Perhaps the machine uprising begins on the chessboard. At London’s Imperial College, one student used artificial intelligence to train his computer to be one of the best chess players in the world—and it only took three days.
The self-taught chess engine, known as “Giraffe,” was designed by graduate student Matthew Lai. Computers can already squash human opponents at chess by using their great computational speed to calculate all possible moves in a game and their likelihood for ultimately yielding checkmate—they generally make the best possible move every time. Lai’s Giraffe solves the same problem from a different direction: it learned to play chess without knowing the rules at all.
Deep learning helps computers makes sense of the world by identifying patterns in large quantities of data. Most programmers might hard-code the rules of chess into their computers, but Lai fed Giraffe millions of sample chess positions from a computer database, then added any legal move to each position for the sake of additional randomness. Before it ever played its first game, Giraffe “studied” 175 million chess positions generated this way, building its own understanding of the 1,500-year-old game.

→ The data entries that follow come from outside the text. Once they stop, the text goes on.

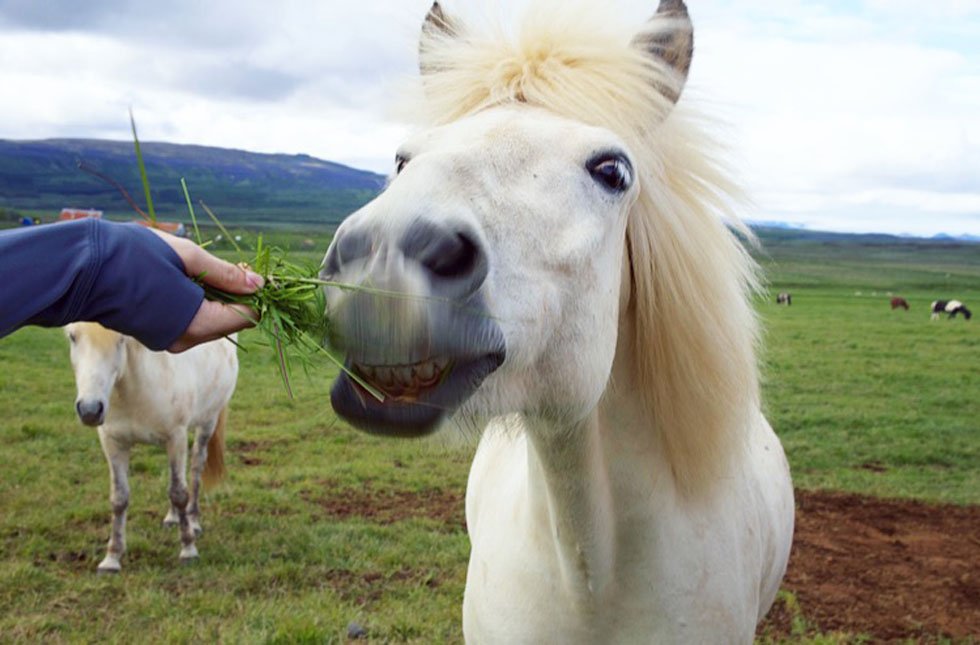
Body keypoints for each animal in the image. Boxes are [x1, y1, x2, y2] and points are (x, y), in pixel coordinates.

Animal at [63, 322, 237, 572]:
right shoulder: (113, 443)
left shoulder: (176, 437)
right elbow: (119, 498)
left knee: (195, 469)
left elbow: (179, 493)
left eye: (121, 339)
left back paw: (193, 521)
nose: (90, 409)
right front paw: (112, 558)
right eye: (73, 337)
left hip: (207, 422)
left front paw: (188, 549)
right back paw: (173, 518)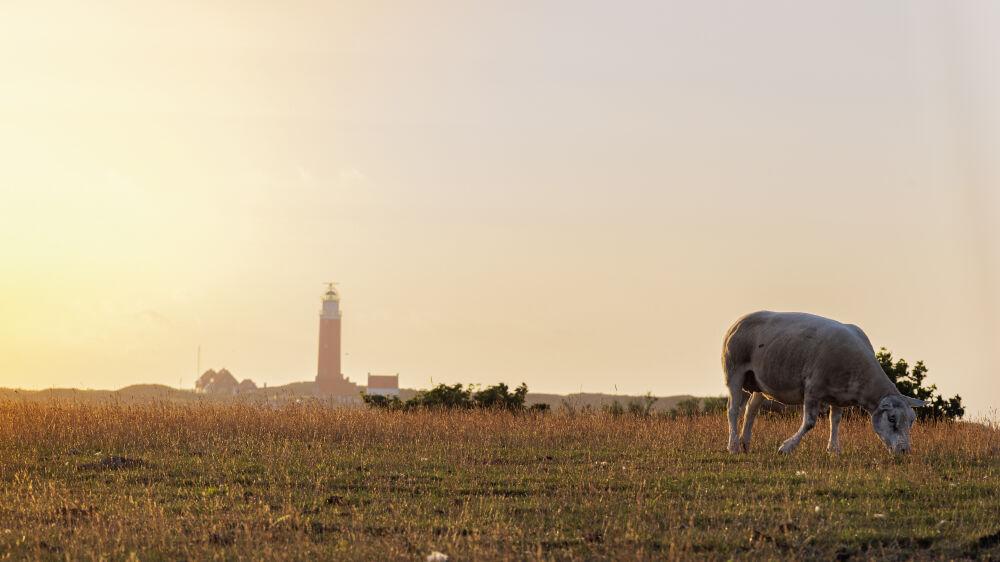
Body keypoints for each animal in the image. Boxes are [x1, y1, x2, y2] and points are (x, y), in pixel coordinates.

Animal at [720, 308, 928, 452]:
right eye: (892, 418)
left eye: (912, 420)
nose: (904, 450)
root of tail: (738, 321)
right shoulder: (813, 389)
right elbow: (810, 422)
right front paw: (786, 447)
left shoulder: (840, 395)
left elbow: (835, 420)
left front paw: (834, 449)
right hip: (734, 370)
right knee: (733, 410)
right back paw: (733, 446)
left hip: (759, 383)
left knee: (750, 410)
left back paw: (745, 444)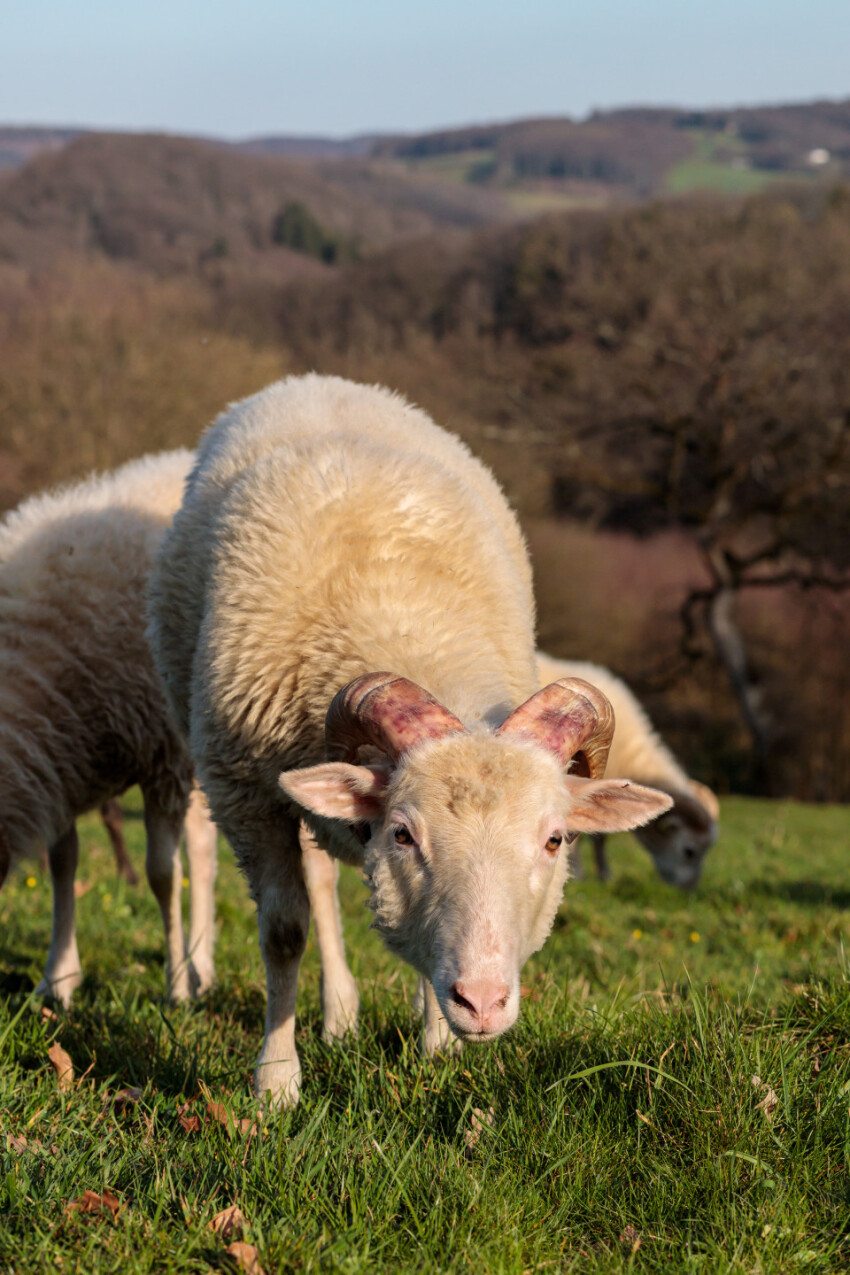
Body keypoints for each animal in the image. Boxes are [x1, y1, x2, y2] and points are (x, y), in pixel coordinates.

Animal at [0, 451, 216, 1004]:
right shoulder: (60, 760)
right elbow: (63, 864)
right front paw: (58, 979)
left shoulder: (162, 761)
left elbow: (163, 876)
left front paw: (175, 986)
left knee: (200, 857)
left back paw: (198, 967)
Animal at [147, 372, 672, 1106]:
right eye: (403, 834)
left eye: (554, 840)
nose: (482, 1002)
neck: (403, 620)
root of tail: (317, 379)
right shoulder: (244, 793)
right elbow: (283, 933)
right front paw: (276, 1081)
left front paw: (437, 1045)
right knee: (317, 892)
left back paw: (350, 1017)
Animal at [535, 657, 723, 887]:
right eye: (689, 851)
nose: (691, 888)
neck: (628, 756)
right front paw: (578, 874)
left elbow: (600, 837)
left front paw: (604, 874)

Then Lai trained Giraffe at supernatural speed, making it only better at its narrowly defined task. He put it up against the Strategic Test Suite, a collection of 1,500 chess puzzles designed to assess a chess engine’s capabilities in a variety of situations. Giraffe ran the puzzles continuously for three days, getting slightly better with every iteration. Eventually it scored 9,700 out of a possible 15,000 points—a score Lai says is on par with the best chess engines in the world.

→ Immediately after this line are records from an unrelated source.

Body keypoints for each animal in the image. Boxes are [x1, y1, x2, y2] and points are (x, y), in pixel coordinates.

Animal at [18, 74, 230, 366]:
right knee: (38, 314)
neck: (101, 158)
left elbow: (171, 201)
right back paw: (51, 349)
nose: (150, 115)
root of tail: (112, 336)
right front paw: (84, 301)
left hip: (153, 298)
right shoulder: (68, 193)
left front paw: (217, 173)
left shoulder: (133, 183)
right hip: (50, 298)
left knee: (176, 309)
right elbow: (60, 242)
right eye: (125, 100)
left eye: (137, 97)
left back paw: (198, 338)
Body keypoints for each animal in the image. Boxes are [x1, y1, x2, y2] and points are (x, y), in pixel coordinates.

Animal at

Giraffe employs a neural network to identify the best possible move in a given chess position. Such networks are a computer-friendly tool for making decisions in a manner similar to the human brain’s. They are already effective tools for building intelligent-seeming systems that operate in a limited space, like controlling a robot’s movements to recognizing an image. Chess, with its limited parameters that allow for fantastic complexity, presents itself as a unique testing ground for technology like this.

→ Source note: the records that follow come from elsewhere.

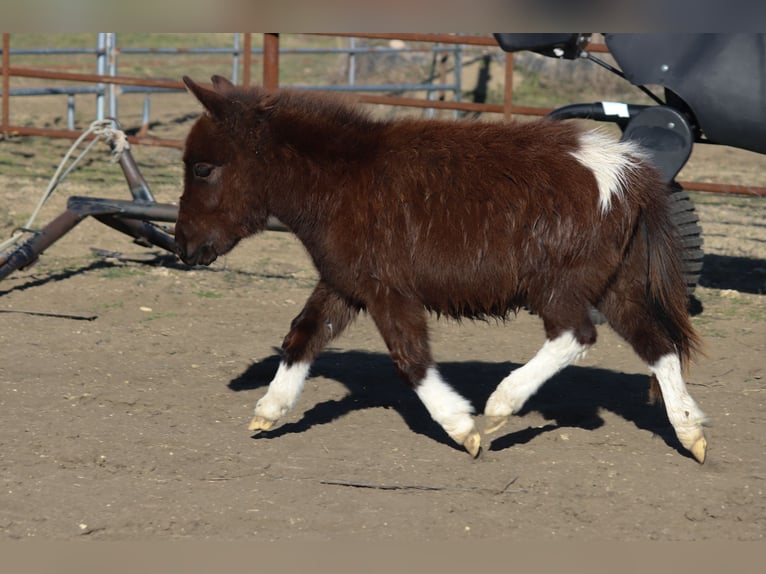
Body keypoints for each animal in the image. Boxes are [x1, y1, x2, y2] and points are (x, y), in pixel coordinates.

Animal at [177, 75, 712, 464]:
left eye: (203, 169)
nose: (183, 245)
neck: (341, 182)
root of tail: (629, 173)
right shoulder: (344, 284)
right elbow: (303, 335)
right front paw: (269, 410)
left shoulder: (387, 290)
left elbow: (410, 359)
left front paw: (462, 427)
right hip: (615, 287)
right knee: (658, 346)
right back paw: (690, 432)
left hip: (559, 286)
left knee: (575, 336)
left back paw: (501, 406)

Giraffe’s algorithms processes all of chess as three “input layers.” The first is the state of the game at large: whose turn is it, how many pieces does each side have, who can or cannot castle? The second layer considers the physical location of each player’s pieces on the board, and the third builds a map of attacked and defended territory. Giraffe’s neural network gathers potential moves, mapping its options into branches to sort its “thinking.”
It is then capable of “deciding which branches are most ‘interesting’ in any given position, and should be searched further, as well as which branches to discard,” Lai writes in his paper introducing the chess engine. In human terms, this artificially intelligent system plays chess at FIDE International Master level, putting it among the top 2.2 percent of human chess players.
“Unlike most chess engines in existence today, Giraffe derives its playing strength not from being able to see very far ahead, but from being able to evaluate tricky positions accurately, and understanding complicated positional concepts that are intuitive to humans, but have been elusive to chess engines for a long time,” Lai told MIT Technology Review. “This is especially important in the opening and endgame phases, where it plays exceptionally well.”
A perhaps fatal flaw to this system: it is slow. Neural networks take more time than others to arrive at a conclusion, and Giraffe takes about 10 times longer to make a move than other conventional chess engines might.
If the machine uprising does indeed begin on the chessboard, we have time to run away for now.